Ilonggos are saddled by water crisis owing to the recent furor involving the Metro Iloilo Water District (MIWD) and the FLO Water Resources, Inc. headed by Bombo Radyo tycoon Rogelio Florete Jr.
It’s an insult to MIWD consumers to waste water in the challenge when there is no drop of liquid in the buckets and others can’t take a bath and drink potable water on time.  
We can’t afford to be insensitive during the crisis.
When water utilities and their bulk water providers are at loggerheads, water becomes a premium.
And we need to save every drop of water specifically for the household use. Not for celluloid gimmicks.
The problem is we are easily smitten by almost all the myopic activities that emanate from the Western world.

COPY

And we are good in copying them—for fun first; and, perhaps, for charity second.

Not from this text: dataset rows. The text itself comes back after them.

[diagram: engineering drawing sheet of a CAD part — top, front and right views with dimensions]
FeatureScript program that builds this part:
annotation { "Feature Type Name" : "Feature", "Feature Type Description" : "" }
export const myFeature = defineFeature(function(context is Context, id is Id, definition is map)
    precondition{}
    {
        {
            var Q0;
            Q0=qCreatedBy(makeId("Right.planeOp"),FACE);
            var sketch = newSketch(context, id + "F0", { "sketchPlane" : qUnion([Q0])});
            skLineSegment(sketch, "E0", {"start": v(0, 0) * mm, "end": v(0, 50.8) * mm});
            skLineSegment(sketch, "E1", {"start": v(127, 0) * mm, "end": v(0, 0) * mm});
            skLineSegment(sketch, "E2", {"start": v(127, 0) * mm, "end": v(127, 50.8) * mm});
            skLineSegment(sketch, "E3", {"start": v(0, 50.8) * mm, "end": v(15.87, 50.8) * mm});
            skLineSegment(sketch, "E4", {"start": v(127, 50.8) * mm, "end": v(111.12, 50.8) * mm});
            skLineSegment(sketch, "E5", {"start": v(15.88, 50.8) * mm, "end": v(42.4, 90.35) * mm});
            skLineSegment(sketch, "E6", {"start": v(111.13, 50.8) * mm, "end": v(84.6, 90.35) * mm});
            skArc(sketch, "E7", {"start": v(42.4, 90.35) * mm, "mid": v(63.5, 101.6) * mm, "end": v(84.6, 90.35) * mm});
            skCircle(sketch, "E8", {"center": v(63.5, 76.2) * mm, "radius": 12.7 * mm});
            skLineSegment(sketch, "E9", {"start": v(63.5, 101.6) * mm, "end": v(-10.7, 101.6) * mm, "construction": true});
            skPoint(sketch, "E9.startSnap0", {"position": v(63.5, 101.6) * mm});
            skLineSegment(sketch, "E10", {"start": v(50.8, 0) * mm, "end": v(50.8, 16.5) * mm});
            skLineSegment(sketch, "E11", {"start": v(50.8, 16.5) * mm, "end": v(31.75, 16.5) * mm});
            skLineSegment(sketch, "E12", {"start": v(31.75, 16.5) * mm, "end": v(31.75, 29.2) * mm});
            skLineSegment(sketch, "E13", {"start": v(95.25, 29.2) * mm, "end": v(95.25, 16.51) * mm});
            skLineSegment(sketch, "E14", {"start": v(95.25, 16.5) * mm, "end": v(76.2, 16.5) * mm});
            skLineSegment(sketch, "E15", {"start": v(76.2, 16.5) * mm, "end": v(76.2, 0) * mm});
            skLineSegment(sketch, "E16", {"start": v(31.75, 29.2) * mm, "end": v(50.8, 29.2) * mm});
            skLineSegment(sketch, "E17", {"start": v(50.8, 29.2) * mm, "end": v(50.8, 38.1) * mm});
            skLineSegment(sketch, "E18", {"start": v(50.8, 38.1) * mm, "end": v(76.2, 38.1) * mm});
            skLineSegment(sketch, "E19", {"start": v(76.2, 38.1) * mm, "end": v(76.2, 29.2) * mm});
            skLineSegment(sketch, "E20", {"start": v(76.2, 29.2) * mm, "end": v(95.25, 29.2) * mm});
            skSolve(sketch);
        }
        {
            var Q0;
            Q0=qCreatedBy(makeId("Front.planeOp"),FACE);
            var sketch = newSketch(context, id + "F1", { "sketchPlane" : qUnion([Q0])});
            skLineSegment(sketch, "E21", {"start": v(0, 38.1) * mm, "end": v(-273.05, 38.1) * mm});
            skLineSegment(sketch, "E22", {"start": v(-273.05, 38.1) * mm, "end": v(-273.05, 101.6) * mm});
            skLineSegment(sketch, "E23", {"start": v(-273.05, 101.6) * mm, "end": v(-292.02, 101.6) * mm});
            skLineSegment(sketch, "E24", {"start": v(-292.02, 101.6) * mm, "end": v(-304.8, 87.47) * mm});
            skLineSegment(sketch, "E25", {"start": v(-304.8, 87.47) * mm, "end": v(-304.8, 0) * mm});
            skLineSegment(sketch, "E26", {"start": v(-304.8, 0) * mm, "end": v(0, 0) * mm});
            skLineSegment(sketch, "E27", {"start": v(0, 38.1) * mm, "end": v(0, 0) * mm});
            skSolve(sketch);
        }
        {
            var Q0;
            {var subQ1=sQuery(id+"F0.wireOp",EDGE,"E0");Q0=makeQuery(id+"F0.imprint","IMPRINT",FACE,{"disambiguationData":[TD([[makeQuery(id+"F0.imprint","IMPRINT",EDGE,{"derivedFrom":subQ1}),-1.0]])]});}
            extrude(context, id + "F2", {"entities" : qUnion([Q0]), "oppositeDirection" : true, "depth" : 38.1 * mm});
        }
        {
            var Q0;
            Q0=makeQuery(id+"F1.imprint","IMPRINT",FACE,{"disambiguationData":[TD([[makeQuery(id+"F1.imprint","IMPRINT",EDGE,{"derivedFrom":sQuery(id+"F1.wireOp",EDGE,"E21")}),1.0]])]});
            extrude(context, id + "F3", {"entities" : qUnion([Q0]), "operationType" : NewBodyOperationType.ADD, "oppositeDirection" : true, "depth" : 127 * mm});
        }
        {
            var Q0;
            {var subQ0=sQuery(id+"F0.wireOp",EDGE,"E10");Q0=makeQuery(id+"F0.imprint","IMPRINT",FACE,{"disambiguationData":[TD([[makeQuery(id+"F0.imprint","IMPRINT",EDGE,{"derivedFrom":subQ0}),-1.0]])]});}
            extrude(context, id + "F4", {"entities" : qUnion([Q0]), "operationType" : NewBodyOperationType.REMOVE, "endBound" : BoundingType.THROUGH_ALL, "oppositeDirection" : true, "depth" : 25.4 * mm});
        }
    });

We are always guilty of gaya-gaya or sunod-sunod or copycat. We lack the originality. Many of us have become poor trying hard copycats.
And we also drag our senior citizens in this slapdash challenge without any regard to their safety and health.
We have enough of such water-related gimmickry in the Philippines.
In our barangay (village) in Iloilo City where we celebrate the Feast of St. John The Baptist every 24th of June, we splash water on friends and passersby, and participate in different games.
We line up on every street and alley with water guns in hand early in the morning and “shoot” the first “victims” spotted walking or passing by.
We do it with fun and excitement since time immemorial, but for purposes of religious celebration and festivity as part of our culture and tradition, not to raise funds for charity or research.